The Canadian launch of Amazon Cash, or the ability to top up an Amazon account using cash or a debit card at a physical retail location, follows the release of similar products from Amazon in the U.S. and the U.K. What's different about the Canadian example is the use of the post office as the place to add funds. It's a way to help unbanked and underbanked consumers digitize their cash in person, and it marks a step into the payments arena for the postal provider. But it doesn't mean Canada Post or Amazon are getting into banking.
"This is a distribution play," said Alyson Clarke, principal analyst at Forrester Research. "[Amazon] will be adding other retailers, and they're rolling out the same model here in the U.S.," she said. Clarke added that an Amazon Cash top-up transaction at a post office is no different than going to a 7-Eleven location in the U.S. to do the same thing and that Amazon plans to add additional top-up points at Canadian retailers.
So, in effect, Canada Post becomes yet another distribution point for Amazon. For Payment Source, which is working with Canada Post to build the back-end technology for Amazon Cash transactions, it's about financial inclusion. According to the Canadian Bankers Association, 99 percent of Canadians have bank accounts. But Robert Hyde, vp of payments services at Payment Source, said it's a way to reach consumers with low account balances or those who don't use their accounts heavily.
"These are people who may have a bank account but have a low or zero balance; they're not using it as a primary financial instrument," he said. "Think of Generation Z -- they may have a bank account and are getting allowances; they're holding on to cash and want a mechanism to pay for things [digitally] with that cash."

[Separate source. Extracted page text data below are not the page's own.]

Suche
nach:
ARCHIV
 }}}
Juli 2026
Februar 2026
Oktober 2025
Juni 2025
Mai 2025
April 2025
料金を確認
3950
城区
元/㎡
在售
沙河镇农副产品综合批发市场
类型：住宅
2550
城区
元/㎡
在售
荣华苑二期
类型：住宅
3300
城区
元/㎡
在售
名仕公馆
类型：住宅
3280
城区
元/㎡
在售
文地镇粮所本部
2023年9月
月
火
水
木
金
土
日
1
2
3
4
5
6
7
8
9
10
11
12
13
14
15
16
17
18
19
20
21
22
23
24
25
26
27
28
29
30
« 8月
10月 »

Hyde adds that despite the digitization of finance, Amazon Cash is a nod to the importance of the brick-and-mortar locations for customers who may be less comfortable with entirely digital transactions. "There's been a growth in the desire for people to pay in person, and Canada Post is happy to support that kind of transaction," he said. Payment Source has also built technology for Canada Post customers to refill prepaid mobile phone accounts at post office locations, purchase prepaid gift cards and since earlier this year, pay income tax bills at post office payment kiosks.
The postal provider said it's an add-on to money services already available to customers.

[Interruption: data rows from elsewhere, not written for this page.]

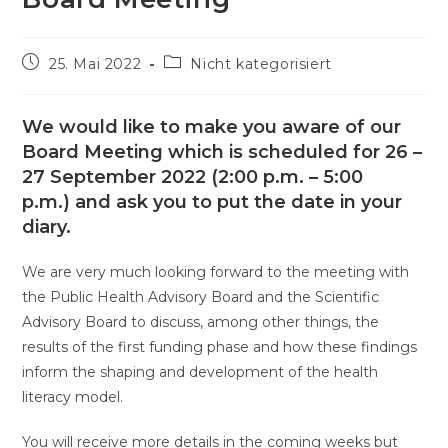
Beitrag
Beitrags-
25. Mai 2022
Nicht kategorisiert
veröffentlicht:
Kategorie:
We would like to make you aware of our
Board Meeting which is scheduled for 26 –
27 September 2022 (2:00 p.m. – 5:00
p.m.) and ask you to put the date in your
diary.
We are very much looking forward to the meeting with
the Public Health Advisory Board and the Scientific
Advisory Board to discuss, among other things, the
results of the first funding phase and how these findings
inform the shaping and development of the health
literacy model.
You will receive more details in the coming weeks but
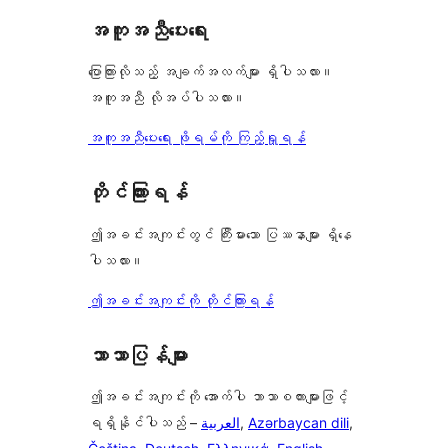
စောင်
ချက်
အကူအညီပေးရေး
0
စောင်
ပြောကြားလိုသည့် အချက်အလက်များ ရှိပါသလား။
အကူအညီ လိုအပ်ပါသလား။
အကူအညီပေးရေး ဖိုရမ်ကို ကြည့်ရှုရန်
တိုင်ကြားရန်
ဤအခင်းအကျင်းတွင် ကြီးမားသော ပြဿနာများ ရှိနေ
ပါသလား။
ဤအခင်းအကျင်းကို တိုင်ကြားရန်
ဘာသာပြန်များ
ဤအခင်းအကျင်းကို အောက်ပါ ဘာသာစကားများဖြင့်
ရရှိနိုင်ပါသည် –
العربية
,
Azərbaycan dili
,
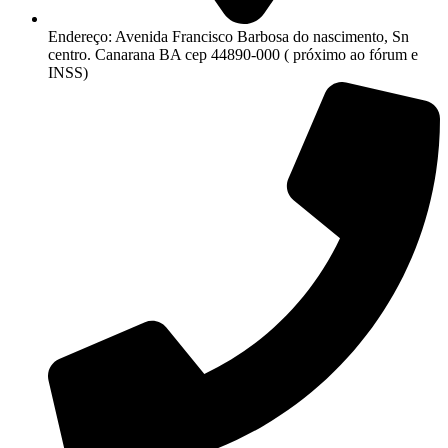
Endereço: Avenida Francisco Barbosa do nascimento, Sn
centro. Canarana BA cep 44890-000 ( próximo ao fórum e
INSS)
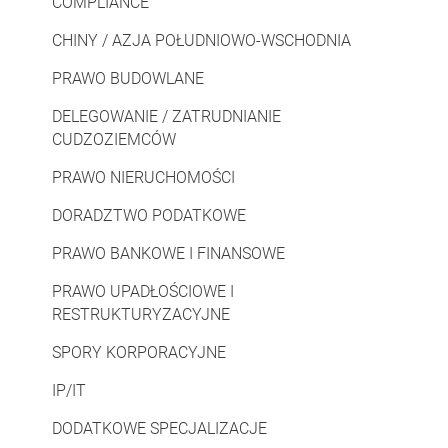
COMPLIANCE
CHINY / AZJA POŁUDNIOWO-WSCHODNIA
PRAWO BUDOWLANE
DELEGOWANIE / ZATRUDNIANIE
CUDZOZIEMCÓW
PRAWO NIERUCHOMOŚCI
DORADZTWO PODATKOWE
PRAWO BANKOWE I FINANSOWE
PRAWO UPADŁOŚCIOWE I
RESTRUKTURYZACYJNE
SPORY KORPORACYJNE
IP/IT
DODATKOWE SPECJALIZACJE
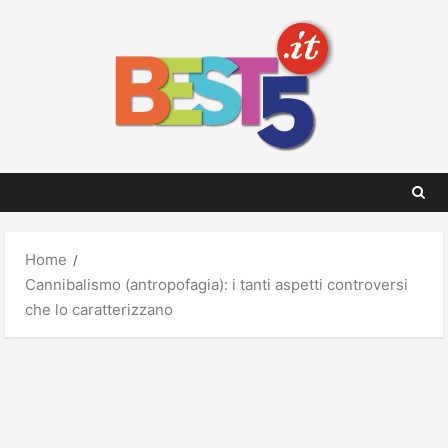
Skip
to
content
Home
Cannibalismo (antropofagia): i tanti aspetti controversi
che lo caratterizzano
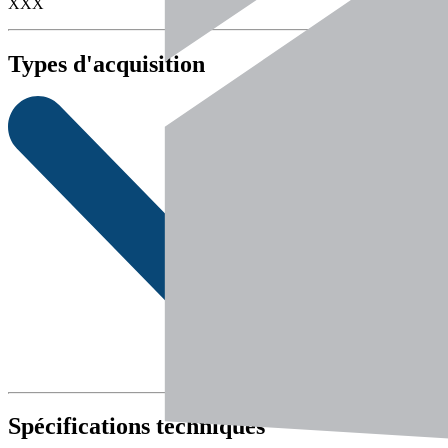
XXX
Types d'acquisition
Spécifications techniques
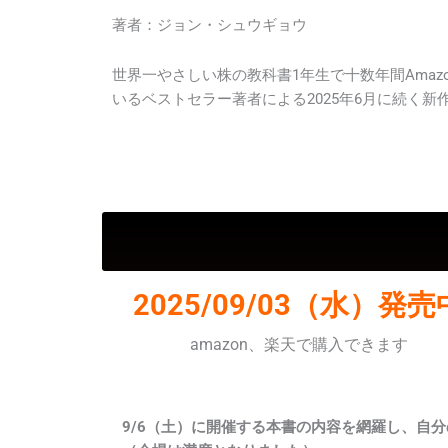
著者：ジョン・シュウギョウ
世界一やさしい株の教科書1年生で十数年間Amaz
いるベストセラー著者による2025年6月に続く新
2025/09/03（水）発売
amazon、楽天で購入できます
9/6（土）に開催する本書の内容を網羅し、自分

"Canada Post is always looking for innovative ways to improve and offer additional services to our customers," said Canada Post spokesperson Darcia Kmet, in an emailed statement. "Amazon Cash complements the suite of financial services we already offer at our post offices, such as MoneyGram and reloadable prepaid Visa cards."
For advocates of postal banking, the Canada Post example is a notable use case for how post offices can become financial services centers in partnership with tech companies, particularly for customers who don't have bank accounts or don't live near a branch.

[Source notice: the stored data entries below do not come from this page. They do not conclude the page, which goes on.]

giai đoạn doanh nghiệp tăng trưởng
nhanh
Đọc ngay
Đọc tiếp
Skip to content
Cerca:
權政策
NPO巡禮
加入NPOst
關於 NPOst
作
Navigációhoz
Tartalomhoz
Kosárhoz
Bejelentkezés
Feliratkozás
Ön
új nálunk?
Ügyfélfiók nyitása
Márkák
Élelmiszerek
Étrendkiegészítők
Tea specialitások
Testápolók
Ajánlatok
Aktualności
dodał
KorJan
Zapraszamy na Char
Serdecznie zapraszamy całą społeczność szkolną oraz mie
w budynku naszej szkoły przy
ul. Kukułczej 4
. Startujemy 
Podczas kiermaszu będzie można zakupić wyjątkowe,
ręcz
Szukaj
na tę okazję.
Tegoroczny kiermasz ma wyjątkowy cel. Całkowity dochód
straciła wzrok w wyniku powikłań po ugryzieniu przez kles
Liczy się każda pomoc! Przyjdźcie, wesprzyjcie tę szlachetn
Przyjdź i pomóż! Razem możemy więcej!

"You need a brick-and-mortar type way to get that cash [of underserved customers] into digital, and it can be done through the post office, in partnership with Amazon, PayPal or whoever would do this," said Mehrsa Baradaran, a professor at University of Georgia School of Law who has written extensively about postal banking.
Baradaran said the Canada Post-Amazon partnership offers important lessons for the U.S., where debates about postal banking made the rounds during the 2016 U.S. presidential election. (For example, former presidential candidate Bernie Sanders made postal banking a campaign position.) But despite the advantages of the Amazon Cash solution for the underserved, Baradaran said the necessity to tie consumers to the Amazon ecosystem is a drawback.
"There's strings attached, and theres's a conflict of interest," she said. "If another company like PayPal could give customers more freedom, they would be better poised to take this on, and someone is going to do it."
Despite the Canadian postal provider's moves into financial services, for others, postal banking is rife with problems, including the necessity to train staff and build costly infrastructure. As the Canada Post Corporation Review Task Force highlighted in a report last year: "Launching a traditional postal bank today would be entering a highly competitive market and an expensive endeavor requiring significant investments in infrastructure, IT, security, acquiring new skills sets and compliance with complex regulatory requirements, both domestic and international."
Ron Shevlin, director of research at Cornerstone Advisors, said using financial services as an anchor to sustain a postal banking model based on physical locations doesn't make business sense in a context where banks are reducing their physical footprint.
"The idea of turning post offices into bank branches has been around for a long time, and it’s a supremely stupid idea," he said. "The business rationale for keeping branches open, or even opening new ones, is generally centered around the provision of financial advice and guidance. Personally, I’ve yet to find someone working in a USPS branch qualified to give me financial advice."